▶ [SELECTED EXCERPT]:
══════════════════════════════
In the middle of the spectrum: graduated degradation. Beginning at a defined point in the migration window — typically 70–80% through the timeline — the deprecated endpoint's error rate begins increasing: 1% of requests return a 429 with a response body containing the migration guide URL and the sunset date; 2% the following week; 5% the week after; escalating until the endpoint is fully removed. This approach gives consumers a degraded-but-functional service during the migration window, which creates urgency without causing a hard production outage. The degradation is graduated so consumers who discover the problem early have time to respond; consumers who discover it late are operating on a worse service-level agreement and have an operational incentive to migrate quickly. The cost to the API owner is that graduated degradation requires implementation and monitoring — adding the degradation logic to the endpoint, monitoring the degradation rate as it escalates, and handling the support tickets from consumers who notice the degradation before they understand it is intentional.
At the coercive end: a hard cutoff, where the endpoint returns 410 Gone on and after the sunset date. A hard cutoff is the most effective forcing function and the most expensive for consumers who miss it. In the CI/CD webhook case, the three enterprise customers who had production CI pipelines break when the v1 endpoint returned 410 were at the coercive end of this spectrum — they had effectively experienced the coercive forcing function of the hard cutoff without the preparation that the graduated degradation approach would have provided. The hard cutoff should be reserved for situations where the deprecated endpoint poses a security risk (credentials or tokens that cannot be rotated without removing the endpoint), where supporting the deprecated endpoint is blocking the API team's ability to ship critical changes, or where all other forcing functions have been applied and a tail of holdout consumers has been individually contacted and has had extended support options presented to them.
Five sections the API deprecation ADR must contain
1. Breaking change classification and consumer discovery
The first section documents how the team classifies breaking changes and how consumers are enumerated before the sunset timeline is set. A change is breaking if it causes a consumer integration to produce incorrect results or throw an unhandled exception when the consumer code is unchanged after the change is deployed. Field renames are breaking. Status code changes are breaking for consumers that branch on specific codes. Response structure changes that alter the nesting of fields the consumer accesses are breaking. Removing endpoints is breaking. Adding required fields to a request schema is breaking. Deprecating optional fields is not breaking but is a migration signal.
Consumer discovery for an external API is a query against the API gateway access logs: SELECT api_key_id, client_name, last_seen_at, request_count_30d FROM api_access_log WHERE endpoint_prefix = '/v1/webhooks' AND last_seen_at > NOW() - INTERVAL '90 days' GROUP BY api_key_id ORDER BY request_count_30d DESC. This query produces the consumer list the team is managing. For each consumer with a request count above a minimum threshold (to exclude one-time test callers), the team needs a migration contact — the email address of the developer registered against that API key, plus any escalation contact from the customer account. For internal APIs, the consumer list is the service registry filtered by the deprecated endpoint as a declared dependency.
══════════════════════════════
▶ [ENTRIES PROVIDED]:
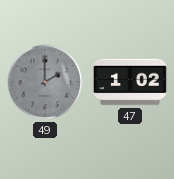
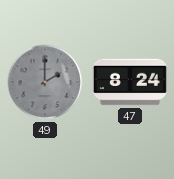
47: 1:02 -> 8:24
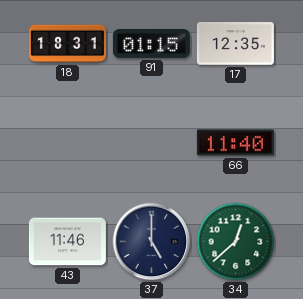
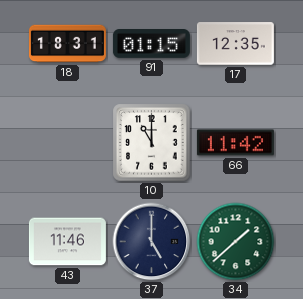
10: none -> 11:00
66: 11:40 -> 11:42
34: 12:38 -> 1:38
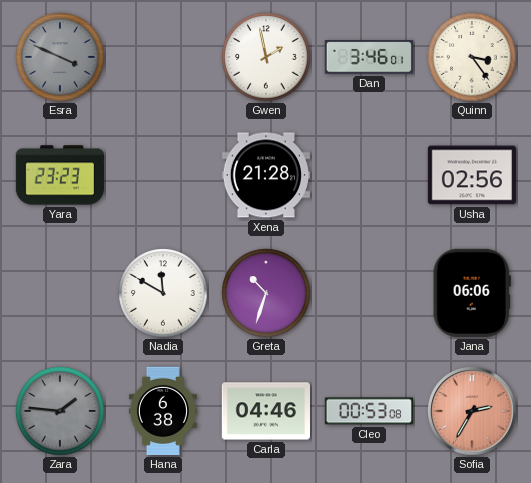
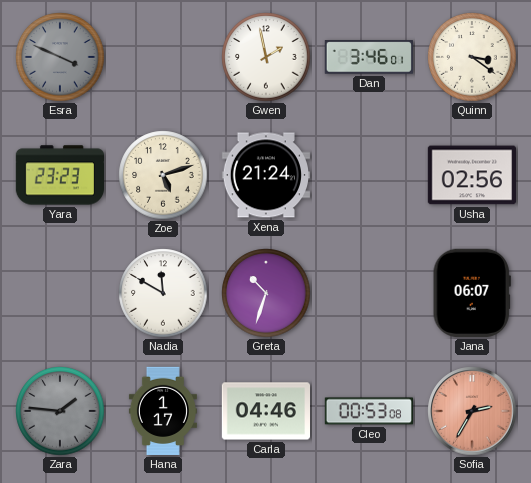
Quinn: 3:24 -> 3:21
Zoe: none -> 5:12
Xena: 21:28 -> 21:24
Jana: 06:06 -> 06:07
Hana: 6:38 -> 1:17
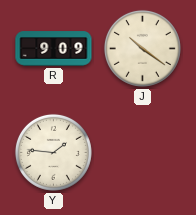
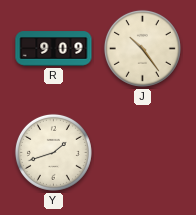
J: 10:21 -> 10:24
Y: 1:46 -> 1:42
══════════════════════════════
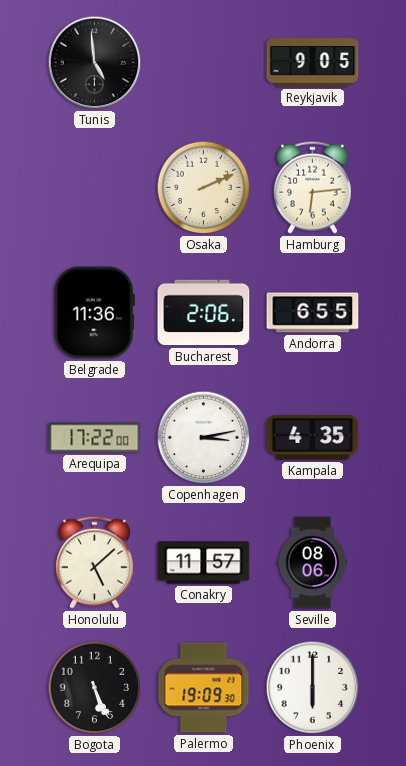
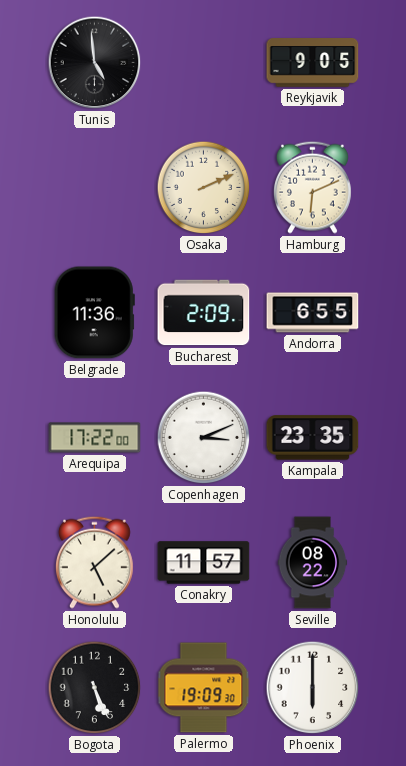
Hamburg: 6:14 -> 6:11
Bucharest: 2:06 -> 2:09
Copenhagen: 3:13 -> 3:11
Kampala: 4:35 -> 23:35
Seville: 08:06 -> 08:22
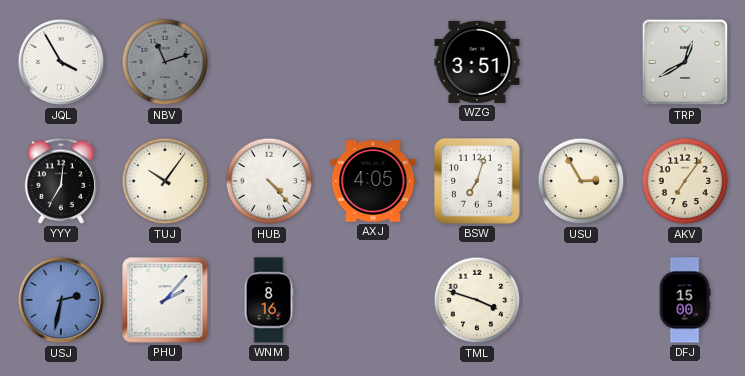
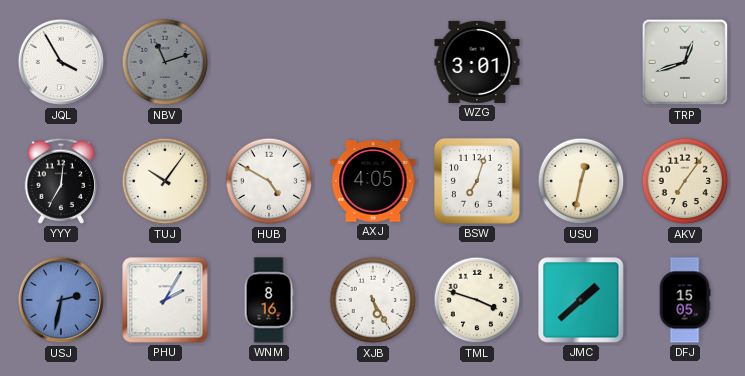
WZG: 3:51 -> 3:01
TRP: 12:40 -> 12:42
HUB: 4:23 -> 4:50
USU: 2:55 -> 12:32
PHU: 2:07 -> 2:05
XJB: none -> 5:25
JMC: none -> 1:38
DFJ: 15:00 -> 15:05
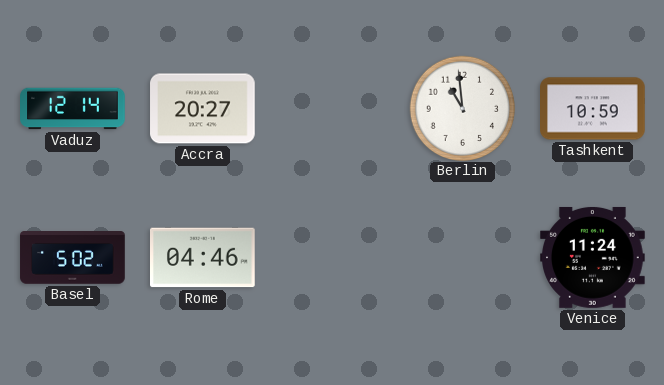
══════════════════════════════
▶ [THINGS TO DO]:
1. From the passage on API deprecation, list every kind of change that it classifies as breaking.
2. Resume the passage on API deprecation after its final sentence and carry it forward.

▶ [THE RESPONSES]:
1.
- Field renames
- Status code changes, for consumers that branch on specific codes
- Response structure changes that alter the nesting of fields the consumer accesses
- Removing endpoints
- Adding required fields to a request schema

2.
The consumer discovery output feeds the migration window calculation: number of consumers × estimated per-consumer migration effort in engineering-hours, divided by the average engineering capacity of the teams that consume this API, adjusted by a scheduling latency multiplier (typically 2–3×, because an engineering team's available sprint capacity for a non-blocking migration is a fraction of their total capacity). This calculation gives the minimum realistic migration window before the sunset date is announced. If the calculation produces a window longer than 12 months, the team should consider whether graduated deprecation with extended support contracts is more appropriate than a firm sunset.
2. Sunset timeline and migration window policy
The second section documents the policy for calculating sunset timelines for different change types and consumer populations. A policy separates the deprecation decision into two categories: internal APIs (known consumer count, direct communication path, internal sprint prioritization mechanisms available) and external APIs (unknown consumer count until discovery, indirect communication, no control over consumer prioritization).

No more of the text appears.